# START OF Extracted text

*** Welcome to piglix ***

Protostar


A protostar is a very young star that is still gathering mass from its parent molecular cloud. The protostellar phase is the earliest one in the process of stellar evolution. For a one solar-mass star it lasts about 1,000,000 years. The phase begins when a molecular cloud first collapses under the force of self-gravity. It ends when the protostar blows back the infalling gas and is revealed as an optically visible pre-main-sequence star, which later contracts to become a main sequence star.

The modern picture of protostars, summarized above, was first suggested by Chushiro Hayashi. In the first models, the size of protostars was greatly overestimated. Subsequent numerical calculations clarified the issue, and showed that protostars are only modestly larger than main-sequence stars of the same mass. This basic theoretical result has been confirmed by observations, which find that the largest pre-main-sequence stars are also of modest size.

# END OF Extracted text

*Objective 1*. According to the protostar text, how long does the protostellar phase last for a one solar-mass star?
*Objective 2*. Please return the passage of the protostar text starting at "A protostar is" and ending at "main sequence star.", copied word for word.
You won't need the material for these tasks.

# START OF Source material

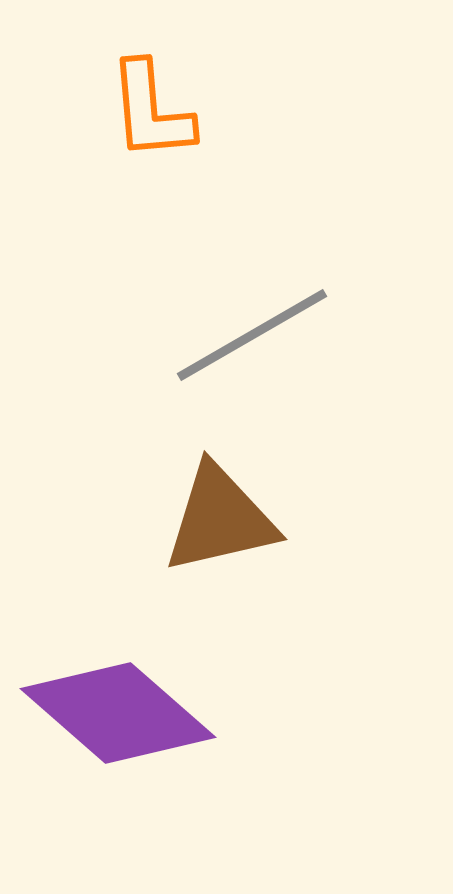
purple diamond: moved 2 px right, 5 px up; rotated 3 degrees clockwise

# END OF Source material

*Exercise response 1*. About 1,000,000 years.

*Exercise response 2*.
A protostar is a very young star that is still gathering mass from its parent molecular cloud. The protostellar phase is the earliest one in the process of stellar evolution. For a one solar-mass star it lasts about 1,000,000 years. The phase begins when a molecular cloud first collapses under the force of self-gravity. It ends when the protostar blows back the infalling gas and is revealed as an optically visible pre-main-sequence star, which later contracts to become a main sequence star.